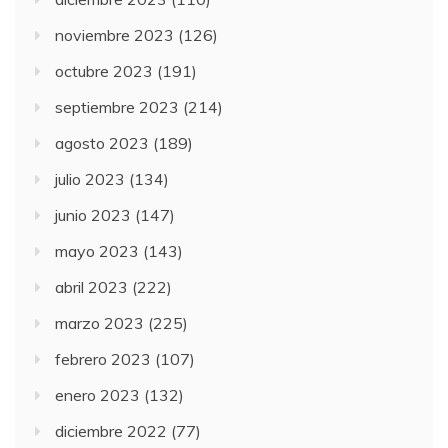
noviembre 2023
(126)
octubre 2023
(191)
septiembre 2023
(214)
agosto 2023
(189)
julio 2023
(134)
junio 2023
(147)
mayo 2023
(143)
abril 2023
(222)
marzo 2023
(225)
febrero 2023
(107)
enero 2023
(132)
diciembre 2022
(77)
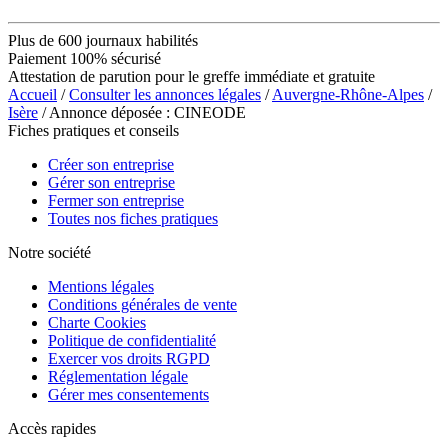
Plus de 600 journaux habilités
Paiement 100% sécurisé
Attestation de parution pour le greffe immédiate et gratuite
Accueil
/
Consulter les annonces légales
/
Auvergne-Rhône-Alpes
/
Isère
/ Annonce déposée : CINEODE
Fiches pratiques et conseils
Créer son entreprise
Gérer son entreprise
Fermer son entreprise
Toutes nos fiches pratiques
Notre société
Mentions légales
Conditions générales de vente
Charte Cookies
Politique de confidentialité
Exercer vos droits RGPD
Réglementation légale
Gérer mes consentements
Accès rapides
···
Brief → Copy each line of the material above that contains the string "légales". Case counts, so a line matches only if its letters are upper- or lowercase in the same way.

Solution to the exercise →
Consulter les annonces légales
Mentions légales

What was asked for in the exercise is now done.